ReadMe.txt

### OpenCL Matrix Transpose Example ###
 
===========================================================================
DESCRIPTION:
 
This example shows how to efficiently perform a transpose of a matrix composed
of M x N power-of-two elements for GPU architectures which require specific
memory addressing to avoid memory bank conflicts. 
 
Transposing large power-of-two matrices naively can easily cause bank 
conflicts which can severly affect the performance.
 
With appropriate padding and choice of local block size, good performance 
can be ensured.
 
In this example 64 work items are issued per work-group which individually 
operate small 32x2 sections to fill a 32x32 sub-matrix (over 8 iterations). 
The final 32 x 32 sub-matrix is transposed locally using local memory 
with one column padding to avoid bank conflicts.   Performing the transpose 
in local memory allows the reads and writes to global memory to be coalesced.
 
The extra column padding is used to offset the write addresses, so that
they don't conflict with the read requests.

## Stored data
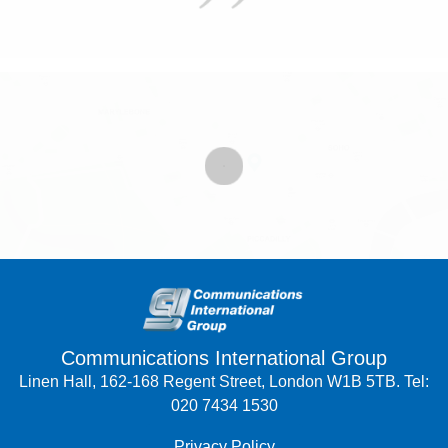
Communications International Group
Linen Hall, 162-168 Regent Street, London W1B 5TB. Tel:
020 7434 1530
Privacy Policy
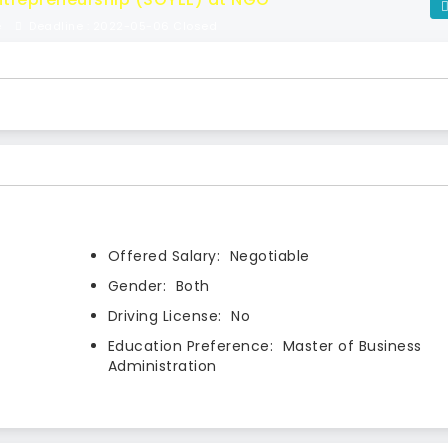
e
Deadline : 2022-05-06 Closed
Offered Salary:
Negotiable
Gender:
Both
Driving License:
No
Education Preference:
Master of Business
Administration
* * *
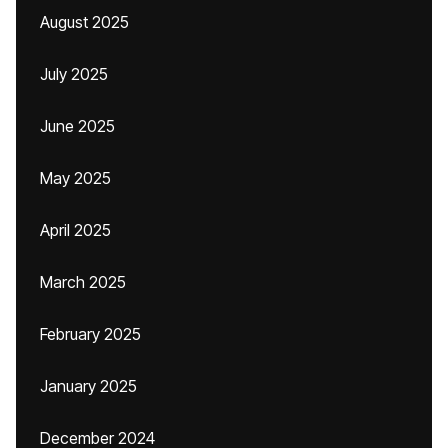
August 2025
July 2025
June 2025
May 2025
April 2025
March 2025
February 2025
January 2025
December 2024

## Apply what you read
1 > In the matrix transpose readme, how many work items are issued per work-group?
2 > List every numeric figure the matrix transpose readme gives for how the example divides its work, each with what it describes.
3 > Write the next part of the matrix transpose readme, picking up after its last sentence.

## Responses by task
1 > 64 work items.

2 >
- 64: work items issued per work-group
- 32x2: size of the small section each work item operates on
- 32x32: size of the sub-matrix the sections fill
- 8: iterations needed to fill the sub-matrix
- one: column of padding added in local memory

3 >
Using a padding of 32 (or any odd multiple of GROUP_DIMX = 32) ensures that
the reads and writes for each element in global memory will be offset and 
not operate on the same memory bank/channel/port.  
 
This is important for the global memory write operations, since the column 
major indices are non-sequential and can cause global memory bank conflicts.
 
Global memory read requests will operate on sequential indices for the 
row-major elements, and will not conflict.
 
Note that the .cl compute kernel file(s) are loaded and compiled at
runtime.  The example source assumes that these files are in the same 
path as the built executable.
 
For simplicity, this example is intended to be run from the command line.
If run from within XCode, open the Run Log (Command-Shift-R) to see the 
output.  Alternatively, run the applications from within a Terminal.app 
session to launch from the command line.
 
===========================================================================
BUILD REQUIREMENTS:
 
Mac OS X v10.6 or later
 
===========================================================================
RUNTIME REQUIREMENTS:
 
Mac OS X v10.6 or later
 
To use the GPU as a compute device, use one of the following devices:
- MacBook Pro w/NVidia GeForce 8600M 
- Mac Pro w/NVidia GeForce 8800GT
 
 
===========================================================================
PACKAGING LIST:
 
ReadMe.txt
transpose.c
transpose.xcodeproj
transpose_kernel.cl
 
===========================================================================
CHANGES FROM PREVIOUS VERSIONS:
 
Version 1.0
- First version.
 
===========================================================================
Copyright (C) 2008 Apple Inc. All rights reserved.